Wednesday, October 14, 2009

Meetings Vrs Ministry

One of the reasons that many church members are not active in ministry is because they are so busy attending committee meetings that they don’t have any real time left for actual ministry. The average church would be much healthier if it eliminated half of its meetings to allow more time for ministry and relational evangelism. One of the reasons church members don’t witness to their neighbors is because they don’t know them! They are always at church, attending meetings.

Several years ago, the Roper Organization conducted a survey of leisure time in America. They discovered that Americans today have less discretionary time today than they had in the 1970s or 80s. The average American has about 10 hours a week in leisure time.

The most valuable asset people can donate to their church is their TIME. Since people have less discretionary time, church leaders are wise to make sure that this donated time is used in the best possible manner.

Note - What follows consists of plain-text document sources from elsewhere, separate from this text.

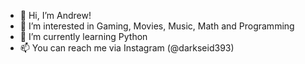- 👋 Hi, I’m Andrew!
- 👀 I’m interested in Gaming, Movies, Music, Math and Programming
- 🌱 I’m currently learning Python
- 📫 You can reach me via Instagram (@darkseid393)

<!---
monteiro393/monteiro393 is a ✨ special ✨ repository because its `README.md` (this file) appears on your GitHub profile.
You can click the Preview link to take a look at your changes.
--->
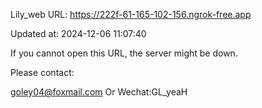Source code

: Lily_web URL: https://222f-61-165-102-156.ngrok-free.app

Updated at: 2024-12-06 11:07:40

If you cannot open this URL, the server might be down.

Please contact: 

goley04@foxmail.com Or Wechat:GL_yeaH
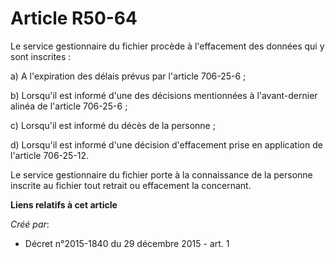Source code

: # Article R50-64

Le service gestionnaire du fichier procède à l'effacement des données qui y sont inscrites : 

a) A l'expiration des délais prévus par l'article 706-25-6 ; 

b) Lorsqu'il est informé d'une des décisions mentionnées à l'avant-dernier alinéa de l'article 706-25-6 ; 

c) Lorsqu'il est informé du décès de la personne ; 

d) Lorsqu'il est informé d'une décision d'effacement prise en application de l'article 706-25-12. 

Le service gestionnaire du fichier porte à la connaissance de la personne inscrite au fichier tout retrait ou effacement la
concernant.

**Liens relatifs à cet article**

_Créé par_:

  - Décret n°2015-1840 du 29 décembre 2015 - art. 1
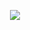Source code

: <!--
**coder-zhangsir/coder-zhangsir** is a ✨ _special_ ✨ repository because its `README.md` (this file) appears on your GitHub profile.

Here are some ideas to get you started:

- 🔭 I’m currently working on ...
- 🌱 I’m currently learning ...
- 👯 I’m looking to collaborate on ...
- 🤔 I’m looking for help with ...
- 💬 Ask me about ...
- 📫 How to reach me: ...
- 😄 Pronouns: ...
- ⚡ Fun fact: ...

<h1 align="center">Hi 👋, I'm Yassine-Zhang</h1>
<h3 align="center">A passionate frontend developer from China</h3>

<p align="left"> <img src="https://komarev.com/ghpvc/?username=coder-zhangsir&label=Profile%20views&color=0e75b6&style=flat" alt="coder-zhangsir" /> </p>
-->

<p align="center"><img src="https://i.giphy.com/RThN0hOS2GO4M.gif" /></p>
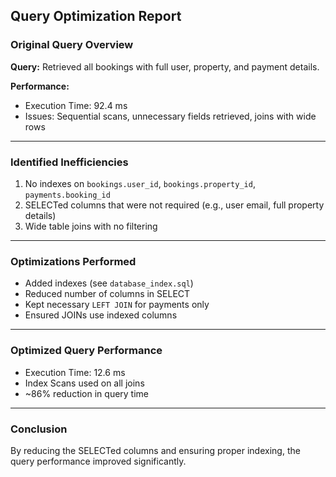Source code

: ## Query Optimization Report

### Original Query Overview

**Query:**
Retrieved all bookings with full user, property, and payment details.

**Performance:**
- Execution Time: 92.4 ms
- Issues: Sequential scans, unnecessary fields retrieved, joins with wide rows

---

### Identified Inefficiencies

1. No indexes on `bookings.user_id`, `bookings.property_id`, `payments.booking_id`
2. SELECTed columns that were not required (e.g., user email, full property details)
3. Wide table joins with no filtering

---

### Optimizations Performed

- Added indexes (see `database_index.sql`)
- Reduced number of columns in SELECT
- Kept necessary `LEFT JOIN` for payments only
- Ensured JOINs use indexed columns

---

### Optimized Query Performance

- Execution Time: 12.6 ms
- Index Scans used on all joins
- ~86% reduction in query time

---

### Conclusion

By reducing the SELECTed columns and ensuring proper indexing, the query performance improved significantly.
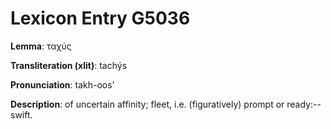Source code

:# Lexicon Entry G5036

**Lemma**: ταχύς

**Transliteration (xlit)**: tachýs

**Pronunciation**: takh-oos'

**Description**:
of uncertain affinity; fleet, i.e. (figuratively) prompt or ready:--swift.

If a layperson or church member comes to me and says, “Pastor, I have four hours a week of free time that I would like to offer in volunteerism,” the LAST thing I would do is put that person on a committee. I want him/her to be involved in an actual ministry, not bureaucracy.

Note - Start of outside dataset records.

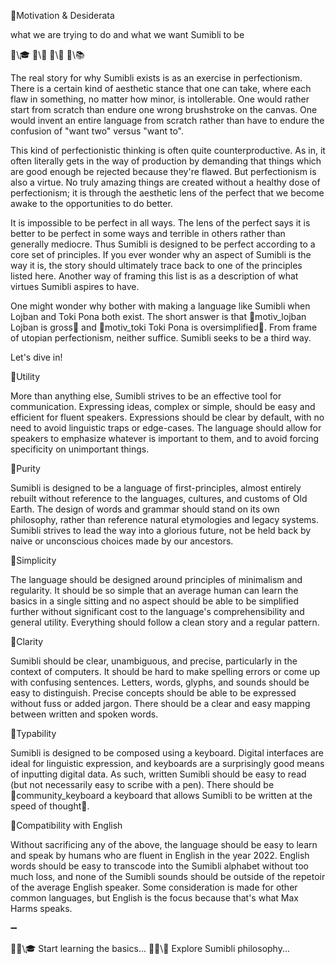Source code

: 📛Motivation
& Desiderata

what we are trying to do
and what we want Sumibli to be

🔗\🎓
🔗\📖
🔗\🧠
🔗\📚

The real story for why Sumibli exists is as an exercise in perfectionism. There is a certain kind of aesthetic stance that one can take, where each flaw in something, no matter how minor, is intollerable. One would rather start from scratch than endure one wrong brushstroke on the canvas. One would invent an entire language from scratch rather than have to endure the confusion of "want two" versus "want to".

This kind of perfectionistic thinking is often quite counterproductive. As in, it often literally gets in the way of production by demanding that things which are good enough be rejected because they're flawed. But perfectionism is also a virtue. No truly amazing things are created without a healthy dose of perfectionism; it is through the aesthetic lens of the perfect that we become awake to the opportunities to do better.

It is impossible to be perfect in all ways. The lens of the perfect says it is better to be perfect in some ways and terrible in others rather than generally mediocre. Thus Sumibli is designed to be perfect according to a core set of principles. If you ever wonder why an aspect of Sumibli is the way it is, the story should ultimately trace back to one of the principles listed here. Another way of framing this list is as a description of what virtues Sumibli aspires to have.

One might wonder why bother with making a language like Sumibli when Lojban and Toki Pona both exist. The short answer is that 🔗motiv_lojban Lojban is gross💬 and 🔗motiv_toki Toki Pona is oversimplified💬. From frame of utopian perfectionism, neither suffice. Sumibli seeks to be a third way.

Let's dive in!

📛Utility

More than anything else, Sumibli strives to be an effective tool for communication. Expressing ideas, complex or simple, should be easy and efficient for fluent speakers. Expressions should be clear by default, with no need to avoid linguistic traps or edge-cases. The language should allow for speakers to emphasize whatever is important to them, and to avoid forcing specificity on unimportant things.

📛Purity

Sumibli is designed to be a language of first-principles, almost entirely rebuilt without reference to the languages, cultures, and customs of Old Earth. The design of words and grammar should stand on its own philosophy, rather than reference natural etymologies and legacy systems. Sumibli strives to lead the way into a glorious future, not be held back by naive or unconscious choices made by our ancestors.

📛Simplicity

The language should be designed around principles of minimalism and regularity. It should be so simple that an average human can learn the basics in a single sitting and no aspect should be able to be simplified further without significant cost to the language's comprehensibility and general utility. Everything should follow a clean story and a regular pattern.

📛Clarity

Sumibli should be clear, unambiguous, and precise, particularly in the context of computers. It should be hard to make spelling errors or come up with confusing sentences. Letters, words, glyphs, and sounds should be easy to distinguish. Precise concepts should be able to be expressed without fuss or added jargon. There should be a clear and easy mapping between written and spoken words.

📛Typability

Sumibli is designed to be composed using a keyboard. Digital interfaces are ideal for linguistic expression, and keyboards are a surprisingly good means of inputting digital data. As such, written Sumibli should be easy to read (but not necessarily easy to scribe with a pen). There should be 🔗community_keyboard a keyboard that allows Sumibli to be written at the speed of thought💬.

📛Compatibility with English

Without sacrificing any of the above, the language should be easy to learn and speak by humans who are fluent in English in the year 2022. English words should be easy to transcode into the Sumibli alphabet without too much loss, and none of the Sumibli sounds should be outside of the repetoir of the average English speaker. Some consideration is made for other common languages, but English is the focus because that's what Max Harms speaks.

➖

🔹🔗\🎓 Start learning the basics...
🔹🔗\🧠 Explore Sumibli philosophy...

A common mistake made by many churches is to take their brightest and best people and turn them into bureaucrats by giving them more meetings to attend or more committees to chair. You can drain the life out of people by scheduling a constant string of committee meetings. We have no committees at PCC. We do, however, have more that twenty-five different lay ministries.

What is the difference between a committee and a ministry? Committee members discuss it, but ministries do it. Committees argue, ministries act. Committees maintain, ministries minister. Committees talk, ministries serve. Committees discuss needs, ministries meet needs.

Committees also make decisions that they expect other people to implement. At PCC, the implementers are the decision makers. The people who do the ministry get to make the decisions about that ministry (within the boundaries of our vision/doctrine/structure/mission). It has always been that way. We do not separate authority from responsibility, but trust people with both. This makes committees irrelevant.